DOCUMENT SEGMENT —
BEGIN

Freddie Mac headquarters in McLean, Va. (Credit: Jason Reed/Reuters)Every week, we take stock of how the week unfolded for the stories we're tracking in Scandal Watch (see the right sidebar). Click here for more information on how we do this and to suggest additions.

1. Subprime Mortgage Crisis

Mounting financial troubles ($) at Fannie Mae and Freddie Mac prompted the Treasury to announce on Sunday its plan to bail out the mortgage giants, which own or guarantee half of all mortgages in the U.S. The move was in part a reaction to the realization that the companies had overstated the amount of capital they had at their disposal. Lawmakers and watchdogs who have urged greater oversight of the companies for years uttered a collective, “I told you so,” and Sen. John Cornyn (R-TX) called for a criminal inquiry.

So who are the winners and the losers of the shake-up? Well, members of Congress and others ($) who invested in Fannie and Freddie will lose, but some clever lawmakers ($) who invested in the companies’ debt stand to make a buck or two, or at least break even. Many banks are expected to take a hit, as is insurance giant AIG, which holds $600 million in Fannie and Freddie preferred shares. A long-term plan for the companies won’t be hashed out until the next president is in office, but they’ve already been booted off the S&P 500 ($).

END

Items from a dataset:
BEGIN

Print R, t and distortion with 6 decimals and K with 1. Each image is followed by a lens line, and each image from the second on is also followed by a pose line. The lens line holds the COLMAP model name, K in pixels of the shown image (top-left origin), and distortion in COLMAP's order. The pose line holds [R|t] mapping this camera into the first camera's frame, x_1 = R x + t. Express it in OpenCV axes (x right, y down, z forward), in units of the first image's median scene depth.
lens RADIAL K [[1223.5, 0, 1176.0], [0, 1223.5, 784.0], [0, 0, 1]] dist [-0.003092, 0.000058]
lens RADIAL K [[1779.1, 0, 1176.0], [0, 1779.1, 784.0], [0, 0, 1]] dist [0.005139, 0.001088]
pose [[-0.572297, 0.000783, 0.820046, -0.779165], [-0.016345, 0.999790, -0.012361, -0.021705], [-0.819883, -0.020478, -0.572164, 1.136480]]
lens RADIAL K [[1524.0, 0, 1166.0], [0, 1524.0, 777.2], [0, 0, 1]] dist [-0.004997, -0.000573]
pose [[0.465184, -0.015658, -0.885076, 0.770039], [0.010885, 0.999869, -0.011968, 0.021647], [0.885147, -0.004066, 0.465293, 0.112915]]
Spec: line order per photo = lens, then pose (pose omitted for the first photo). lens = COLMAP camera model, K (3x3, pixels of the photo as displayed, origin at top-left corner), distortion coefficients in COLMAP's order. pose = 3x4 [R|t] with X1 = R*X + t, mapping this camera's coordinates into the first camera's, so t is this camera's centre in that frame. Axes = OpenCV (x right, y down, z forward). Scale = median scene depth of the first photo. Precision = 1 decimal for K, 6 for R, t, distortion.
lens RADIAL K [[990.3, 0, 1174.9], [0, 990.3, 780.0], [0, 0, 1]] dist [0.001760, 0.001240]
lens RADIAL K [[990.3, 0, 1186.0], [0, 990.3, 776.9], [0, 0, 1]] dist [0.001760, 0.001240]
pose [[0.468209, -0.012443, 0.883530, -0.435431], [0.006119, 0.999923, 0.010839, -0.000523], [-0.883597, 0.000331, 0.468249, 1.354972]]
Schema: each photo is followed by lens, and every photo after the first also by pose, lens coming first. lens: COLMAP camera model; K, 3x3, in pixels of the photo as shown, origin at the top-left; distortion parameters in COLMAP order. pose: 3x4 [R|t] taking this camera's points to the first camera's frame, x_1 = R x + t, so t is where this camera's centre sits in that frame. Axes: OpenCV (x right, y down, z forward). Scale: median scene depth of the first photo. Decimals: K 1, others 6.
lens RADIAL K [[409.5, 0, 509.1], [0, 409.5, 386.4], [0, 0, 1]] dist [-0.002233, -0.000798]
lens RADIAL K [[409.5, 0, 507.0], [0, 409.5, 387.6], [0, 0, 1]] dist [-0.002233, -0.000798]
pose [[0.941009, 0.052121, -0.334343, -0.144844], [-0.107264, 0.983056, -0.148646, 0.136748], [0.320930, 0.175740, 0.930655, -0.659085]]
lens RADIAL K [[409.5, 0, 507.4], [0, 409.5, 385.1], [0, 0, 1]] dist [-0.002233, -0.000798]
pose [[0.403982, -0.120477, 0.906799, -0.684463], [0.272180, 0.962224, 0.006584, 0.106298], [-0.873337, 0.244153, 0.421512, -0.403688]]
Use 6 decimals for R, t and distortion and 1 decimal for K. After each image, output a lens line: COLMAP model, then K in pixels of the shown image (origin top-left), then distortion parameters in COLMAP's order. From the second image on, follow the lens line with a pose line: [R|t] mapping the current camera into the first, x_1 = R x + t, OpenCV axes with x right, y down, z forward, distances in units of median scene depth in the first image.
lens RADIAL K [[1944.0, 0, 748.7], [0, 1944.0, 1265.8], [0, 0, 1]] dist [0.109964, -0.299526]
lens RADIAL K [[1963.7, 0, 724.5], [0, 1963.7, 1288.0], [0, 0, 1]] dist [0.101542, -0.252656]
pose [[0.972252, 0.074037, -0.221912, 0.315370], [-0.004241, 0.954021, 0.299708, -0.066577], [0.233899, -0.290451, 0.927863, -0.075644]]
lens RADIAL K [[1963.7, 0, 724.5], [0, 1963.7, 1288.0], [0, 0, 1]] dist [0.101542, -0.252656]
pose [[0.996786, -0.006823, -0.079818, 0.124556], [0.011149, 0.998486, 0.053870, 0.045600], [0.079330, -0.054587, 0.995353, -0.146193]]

END

EXERCISE — Can you print everything in the Scandal Watch excerpt above word for word, from "Freddie Mac headquarters" down to "to suggest additions."?

COMPLETED TASK —
Freddie Mac headquarters in McLean, Va. (Credit: Jason Reed/Reuters)Every week, we take stock of how the week unfolded for the stories we're tracking in Scandal Watch (see the right sidebar). Click here for more information on how we do this and to suggest additions.